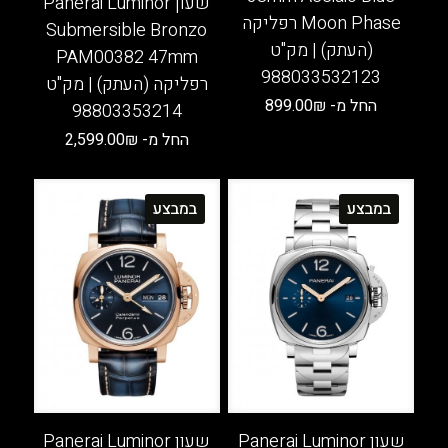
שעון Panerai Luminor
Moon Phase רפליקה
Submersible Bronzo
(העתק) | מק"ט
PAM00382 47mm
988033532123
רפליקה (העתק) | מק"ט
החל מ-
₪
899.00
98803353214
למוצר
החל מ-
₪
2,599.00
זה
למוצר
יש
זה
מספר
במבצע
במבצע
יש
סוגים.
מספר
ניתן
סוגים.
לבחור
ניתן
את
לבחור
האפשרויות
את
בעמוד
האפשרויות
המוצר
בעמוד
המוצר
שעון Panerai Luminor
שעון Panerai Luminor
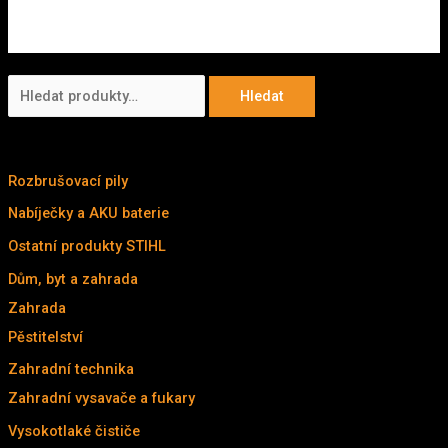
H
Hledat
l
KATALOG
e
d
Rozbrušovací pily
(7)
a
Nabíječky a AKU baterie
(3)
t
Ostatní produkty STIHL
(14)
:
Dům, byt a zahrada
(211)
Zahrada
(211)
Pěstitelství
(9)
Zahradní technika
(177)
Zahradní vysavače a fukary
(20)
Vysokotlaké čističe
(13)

[Work instruction]: Keep the pictures out and transcribe the listing exactly.

[Worked solution]:
שעון Panerai Luminor
Moon Phase רפליקה
Submersible Bronzo
(העתק) | מק"ט
PAM00382 47mm
988033532123
רפליקה (העתק) | מק"ט
החל מ-
₪
899.00
98803353214
למוצר
החל מ-
₪
2,599.00
זה
למוצר
יש
זה
מספר
במבצע
במבצע
יש
סוגים.
מספר
ניתן
סוגים.
לבחור
ניתן
את
לבחור
האפשרויות
את
בעמוד
האפשרויות
המוצר
בעמוד
המוצר
שעון Panerai Luminor
שעון Panerai Luminor
H
Hledat
l
KATALOG
e
d
Rozbrušovací pily
(7)
a
Nabíječky a AKU baterie
(3)
t
Ostatní produkty STIHL
(14)
:
Dům, byt a zahrada
(211)
Zahrada
(211)
Pěstitelství
(9)
Zahradní technika
(177)
Zahradní vysavače a fukary
(20)
Vysokotlaké čističe
(13)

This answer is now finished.